[RECORDS FOR THE EXERCISE Boundary: Start]
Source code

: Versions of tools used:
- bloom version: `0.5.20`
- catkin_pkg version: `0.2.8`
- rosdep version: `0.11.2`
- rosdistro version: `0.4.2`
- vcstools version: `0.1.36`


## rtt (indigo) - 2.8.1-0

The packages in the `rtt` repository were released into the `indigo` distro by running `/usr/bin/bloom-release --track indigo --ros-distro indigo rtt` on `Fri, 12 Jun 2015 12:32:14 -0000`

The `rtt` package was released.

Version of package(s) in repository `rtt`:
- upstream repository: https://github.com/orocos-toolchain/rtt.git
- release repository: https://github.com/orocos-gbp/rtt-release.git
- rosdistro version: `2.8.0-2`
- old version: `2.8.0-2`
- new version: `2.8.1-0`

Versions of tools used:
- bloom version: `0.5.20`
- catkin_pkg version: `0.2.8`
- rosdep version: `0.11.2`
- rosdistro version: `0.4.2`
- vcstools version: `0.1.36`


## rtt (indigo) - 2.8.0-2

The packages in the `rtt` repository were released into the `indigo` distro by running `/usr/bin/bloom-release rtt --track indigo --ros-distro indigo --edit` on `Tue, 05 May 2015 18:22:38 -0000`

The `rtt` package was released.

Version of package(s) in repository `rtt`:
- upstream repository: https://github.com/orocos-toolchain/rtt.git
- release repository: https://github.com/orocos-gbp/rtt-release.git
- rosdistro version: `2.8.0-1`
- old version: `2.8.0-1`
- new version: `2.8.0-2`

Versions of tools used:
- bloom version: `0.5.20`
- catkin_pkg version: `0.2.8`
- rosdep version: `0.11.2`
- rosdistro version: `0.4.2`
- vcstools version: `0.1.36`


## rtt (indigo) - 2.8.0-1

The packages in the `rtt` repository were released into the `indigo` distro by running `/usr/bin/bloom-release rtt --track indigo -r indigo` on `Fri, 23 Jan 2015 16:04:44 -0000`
[RECORDS FOR THE EXERCISE Boundary: End]
PROBLEM TO WORK ON
All of the records should be transcribed exactly, with nothing left out.

FINISHED EXERCISE
Source code

: Versions of tools used:
- bloom version: `0.5.20`
- catkin_pkg version: `0.2.8`
- rosdep version: `0.11.2`
- rosdistro version: `0.4.2`
- vcstools version: `0.1.36`


## rtt (indigo) - 2.8.1-0

The packages in the `rtt` repository were released into the `indigo` distro by running `/usr/bin/bloom-release --track indigo --ros-distro indigo rtt` on `Fri, 12 Jun 2015 12:32:14 -0000`

The `rtt` package was released.

Version of package(s) in repository `rtt`:
- upstream repository: https://github.com/orocos-toolchain/rtt.git
- release repository: https://github.com/orocos-gbp/rtt-release.git
- rosdistro version: `2.8.0-2`
- old version: `2.8.0-2`
- new version: `2.8.1-0`

Versions of tools used:
- bloom version: `0.5.20`
- catkin_pkg version: `0.2.8`
- rosdep version: `0.11.2`
- rosdistro version: `0.4.2`
- vcstools version: `0.1.36`


## rtt (indigo) - 2.8.0-2

The packages in the `rtt` repository were released into the `indigo` distro by running `/usr/bin/bloom-release rtt --track indigo --ros-distro indigo --edit` on `Tue, 05 May 2015 18:22:38 -0000`

The `rtt` package was released.

Version of package(s) in repository `rtt`:
- upstream repository: https://github.com/orocos-toolchain/rtt.git
- release repository: https://github.com/orocos-gbp/rtt-release.git
- rosdistro version: `2.8.0-1`
- old version: `2.8.0-1`
- new version: `2.8.0-2`

Versions of tools used:
- bloom version: `0.5.20`
- catkin_pkg version: `0.2.8`
- rosdep version: `0.11.2`
- rosdistro version: `0.4.2`
- vcstools version: `0.1.36`


## rtt (indigo) - 2.8.0-1

The packages in the `rtt` repository were released into the `indigo` distro by running `/usr/bin/bloom-release rtt --track indigo -r indigo` on `Fri, 23 Jan 2015 16:04:44 -0000`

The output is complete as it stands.